- [Hardware design source data]
************

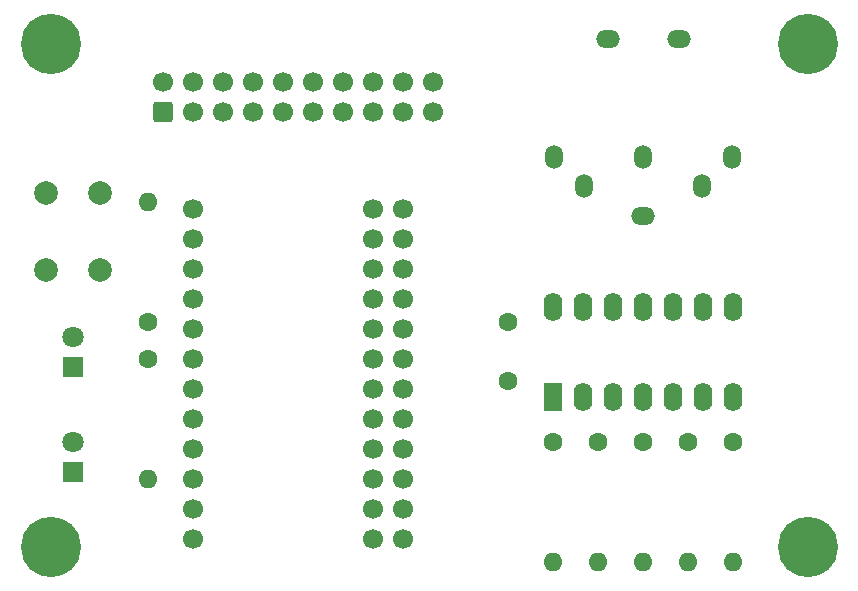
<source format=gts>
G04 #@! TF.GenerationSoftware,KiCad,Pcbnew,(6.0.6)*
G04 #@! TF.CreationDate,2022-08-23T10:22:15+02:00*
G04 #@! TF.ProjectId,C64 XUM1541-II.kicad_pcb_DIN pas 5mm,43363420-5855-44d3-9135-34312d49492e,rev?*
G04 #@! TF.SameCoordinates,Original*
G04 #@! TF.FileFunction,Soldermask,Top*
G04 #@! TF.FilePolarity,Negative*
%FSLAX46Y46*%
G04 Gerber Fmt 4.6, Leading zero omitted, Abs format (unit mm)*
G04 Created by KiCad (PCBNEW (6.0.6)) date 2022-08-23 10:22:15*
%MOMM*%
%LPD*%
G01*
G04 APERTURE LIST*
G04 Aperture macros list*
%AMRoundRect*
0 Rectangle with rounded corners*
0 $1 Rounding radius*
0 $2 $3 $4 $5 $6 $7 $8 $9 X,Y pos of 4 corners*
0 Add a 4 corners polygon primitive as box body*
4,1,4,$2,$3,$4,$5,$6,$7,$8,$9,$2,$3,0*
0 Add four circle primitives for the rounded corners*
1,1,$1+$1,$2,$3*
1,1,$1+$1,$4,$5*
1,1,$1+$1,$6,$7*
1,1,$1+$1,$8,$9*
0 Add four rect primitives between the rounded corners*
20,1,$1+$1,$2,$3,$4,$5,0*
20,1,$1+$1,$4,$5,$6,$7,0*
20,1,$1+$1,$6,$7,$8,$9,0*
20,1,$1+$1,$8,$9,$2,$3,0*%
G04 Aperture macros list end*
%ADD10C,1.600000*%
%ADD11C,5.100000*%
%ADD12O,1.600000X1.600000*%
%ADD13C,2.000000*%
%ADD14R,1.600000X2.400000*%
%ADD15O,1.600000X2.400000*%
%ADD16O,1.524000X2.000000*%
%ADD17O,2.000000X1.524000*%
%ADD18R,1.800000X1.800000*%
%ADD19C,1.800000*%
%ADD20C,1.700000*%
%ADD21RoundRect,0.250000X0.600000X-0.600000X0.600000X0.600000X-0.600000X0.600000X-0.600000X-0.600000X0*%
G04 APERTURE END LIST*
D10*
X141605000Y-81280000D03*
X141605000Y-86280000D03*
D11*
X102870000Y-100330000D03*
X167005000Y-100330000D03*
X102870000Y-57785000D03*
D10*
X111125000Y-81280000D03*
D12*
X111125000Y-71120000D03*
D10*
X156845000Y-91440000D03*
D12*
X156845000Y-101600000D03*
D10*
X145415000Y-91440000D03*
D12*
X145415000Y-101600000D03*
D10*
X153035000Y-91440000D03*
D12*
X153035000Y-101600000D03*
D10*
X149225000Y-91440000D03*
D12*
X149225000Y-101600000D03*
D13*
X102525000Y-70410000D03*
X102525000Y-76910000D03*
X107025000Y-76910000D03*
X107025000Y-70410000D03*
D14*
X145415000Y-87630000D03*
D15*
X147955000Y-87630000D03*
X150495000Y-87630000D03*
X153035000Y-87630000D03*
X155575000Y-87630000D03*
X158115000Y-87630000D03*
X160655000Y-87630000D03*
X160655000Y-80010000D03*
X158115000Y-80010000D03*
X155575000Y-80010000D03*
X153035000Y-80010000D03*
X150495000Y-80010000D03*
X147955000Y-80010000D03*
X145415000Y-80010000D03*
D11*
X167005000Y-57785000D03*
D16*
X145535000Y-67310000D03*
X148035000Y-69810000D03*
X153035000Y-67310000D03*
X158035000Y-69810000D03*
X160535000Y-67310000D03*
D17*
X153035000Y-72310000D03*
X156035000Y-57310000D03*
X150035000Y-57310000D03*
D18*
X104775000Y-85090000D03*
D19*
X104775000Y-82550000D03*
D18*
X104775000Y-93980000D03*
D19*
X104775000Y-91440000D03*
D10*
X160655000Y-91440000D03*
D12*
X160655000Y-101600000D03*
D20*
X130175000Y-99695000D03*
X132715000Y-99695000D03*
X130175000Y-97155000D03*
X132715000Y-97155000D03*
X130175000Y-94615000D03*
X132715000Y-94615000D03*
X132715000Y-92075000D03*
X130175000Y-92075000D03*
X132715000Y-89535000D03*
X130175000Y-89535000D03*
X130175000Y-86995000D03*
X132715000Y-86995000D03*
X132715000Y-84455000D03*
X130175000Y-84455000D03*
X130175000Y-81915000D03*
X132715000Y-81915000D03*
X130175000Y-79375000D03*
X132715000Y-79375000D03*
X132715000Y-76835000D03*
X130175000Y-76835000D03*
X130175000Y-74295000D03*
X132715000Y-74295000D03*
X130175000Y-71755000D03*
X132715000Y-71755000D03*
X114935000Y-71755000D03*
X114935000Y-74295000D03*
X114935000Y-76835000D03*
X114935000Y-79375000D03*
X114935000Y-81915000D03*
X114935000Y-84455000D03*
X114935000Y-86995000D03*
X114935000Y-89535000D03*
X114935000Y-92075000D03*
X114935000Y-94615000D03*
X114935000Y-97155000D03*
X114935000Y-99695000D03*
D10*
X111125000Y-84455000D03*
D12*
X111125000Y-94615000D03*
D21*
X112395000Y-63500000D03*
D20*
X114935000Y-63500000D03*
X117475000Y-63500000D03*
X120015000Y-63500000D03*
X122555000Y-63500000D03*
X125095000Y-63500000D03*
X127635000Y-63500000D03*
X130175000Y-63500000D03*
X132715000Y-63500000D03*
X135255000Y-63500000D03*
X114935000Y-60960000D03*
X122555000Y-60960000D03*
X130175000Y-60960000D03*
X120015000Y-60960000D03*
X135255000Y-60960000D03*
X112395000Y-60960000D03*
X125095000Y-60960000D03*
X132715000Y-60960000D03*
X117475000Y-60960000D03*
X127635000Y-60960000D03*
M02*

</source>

************

- [The task]
Only one stretch of the data above is needed. Restate it word for word, from the line containing "X149225000Y-91440000D03*" through the line containing "X158115000Y-87630000D03*", both ends included.

- [Reply]
X149225000Y-91440000D03*
D12*
X149225000Y-101600000D03*
D13*
X102525000Y-70410000D03*
X102525000Y-76910000D03*
X107025000Y-76910000D03*
X107025000Y-70410000D03*
D14*
X145415000Y-87630000D03*
D15*
X147955000Y-87630000D03*
X150495000Y-87630000D03*
X153035000Y-87630000D03*
X155575000Y-87630000D03*
X158115000Y-87630000D03*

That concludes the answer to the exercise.